High ticket sales jobs are real; they pay well for the right person, and they require genuine sales skills regardless of which version you pursue. Remote closing is the most marketed entry point and the one with the most misleading content written about it. The certification-to-placement pipeline fails more often than it delivers. The income is real for people who find good clients and develop real skill—and significantly less reliable for everyone else.

The owner-operator version of the same model—building your own high-ticket distribution business—trades the dependency problem for the responsibility problem. You own what you build. You also have to build it.

Understanding which problem you'd rather have is the most useful question you can ask before committing to either path.

See our full breakdown of what high ticket sales is →

See how Enagic's income disclosure compares to remote closing income →

Frequently asked questions

What are high ticket sales jobs?

High ticket sales jobs are roles where the primary activity is selling products or services priced at $1,000 or more—typically $3,000 to $20,000—on a commission basis. They include remote closing (taking sales calls for another business owner's offer), direct sales and MLM distribution, real estate, financial services, B2B software sales, and luxury goods. The common thread is high per-transaction value and commission-based income.

What is remote high ticket sales?

Remote high ticket sales—commonly called remote closing—is a commission-only arrangement where a salesperson takes inbound calls on behalf of a business owner and converts pre-qualified leads into buyers of a high ticket offer, typically priced at $3,000 to $20,000. The remote closer earns a negotiated commission—typically 10–20% on coaching and course offers—per closed sale. They do not own the product, generate the leads, or control the business.

How much do high ticket remote closers earn?

It depends significantly on lead quality, close rate, and offer price. A closer taking 3 calls per day at 30% close rate on a $5,000 offer earns approximately $450–$900 per day in commission at 10–20%. In practice most remote closers earn less consistently because lead quality and volume vary with the business owner's marketing activity, which the closer does not control.

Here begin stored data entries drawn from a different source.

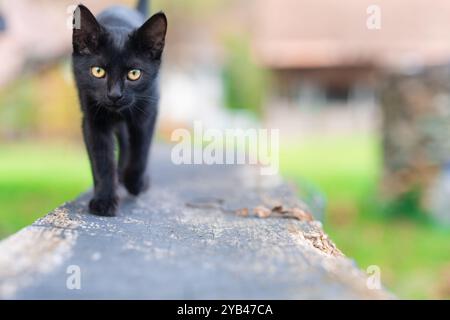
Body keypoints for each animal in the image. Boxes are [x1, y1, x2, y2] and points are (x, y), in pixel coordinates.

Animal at [72, 0, 167, 218]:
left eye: (134, 74)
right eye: (98, 71)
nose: (115, 95)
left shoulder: (147, 113)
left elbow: (140, 151)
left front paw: (136, 182)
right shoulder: (93, 121)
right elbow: (102, 160)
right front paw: (104, 200)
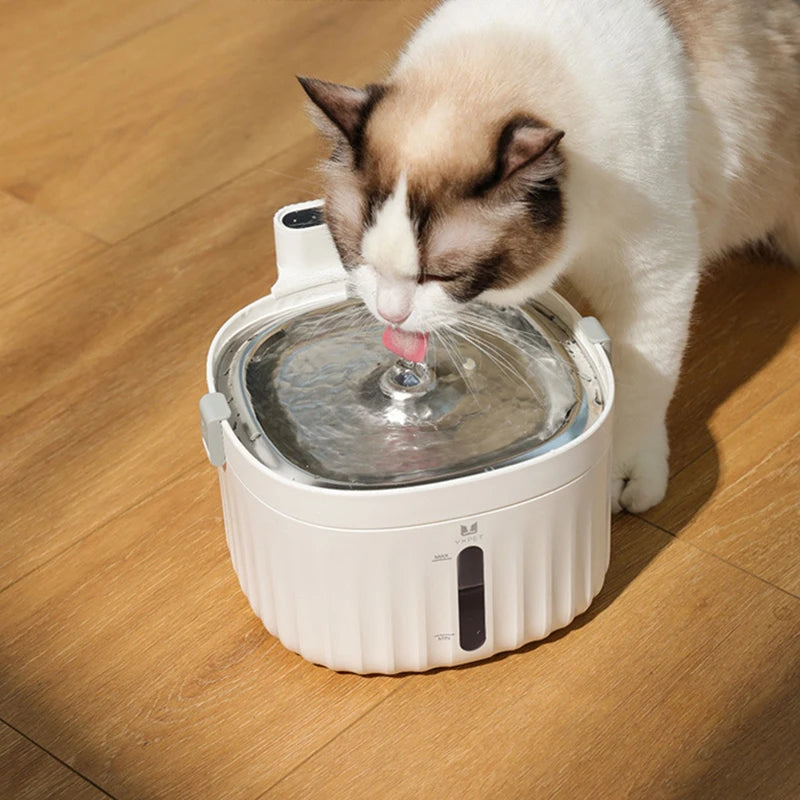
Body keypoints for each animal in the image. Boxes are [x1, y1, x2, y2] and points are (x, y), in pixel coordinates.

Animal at [298, 0, 800, 512]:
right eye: (355, 256)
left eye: (443, 275)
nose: (390, 314)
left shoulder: (655, 274)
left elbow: (644, 381)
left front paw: (623, 473)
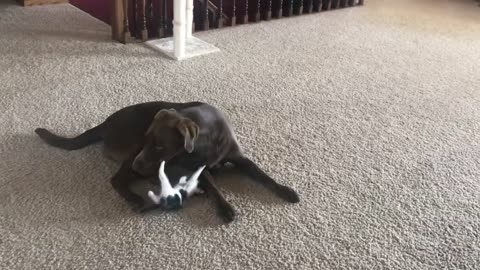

How do I get a job in high ticket sales?

The main routes are: paying for a certification program (expensive, variable results), building a track record by offering to close for a business in your network at a reduced rate, or directly approaching business owners with a proposal. The certification route is the most marketed and the most complained about. The direct track record route takes longer but produces real credentials.

What is a high ticket sales rep?

A high ticket sales rep is a commissioned salesperson who sells products or services at premium price points—typically $1,000 to $20,000 or more per transaction. In the online business context, this usually refers to a remote closer who takes sales calls for a coach, course creator, or consultant. In traditional business contexts, it refers to B2B software sales, financial services, real estate, and similar fields.

Is remote closing the same as being an Enagic distributor?

No—but they're related models. A remote closer earns a negotiated commission—typically 10–20% on coaching and course offers—closing someone else's offer. An Enagic distributor earns 100% of the commission from closing their own sales of Enagic products, with additional income earned from indirect sales from distributors in their downline. Remote closing trades ownership for lower risk. Enagic distribution trades the dependency on someone else's leads for the responsibility of generating your own.

Where can I find high ticket sales jobs?

LinkedIn, closer marketplaces like Closers.io, direct outreach to business owners in niches you understand, and certification program placement networks. Quality varies significantly across all of these. The most reliable path is a direct relationship with a business owner whose offer you genuinely believe in and whose marketing is already generating leads.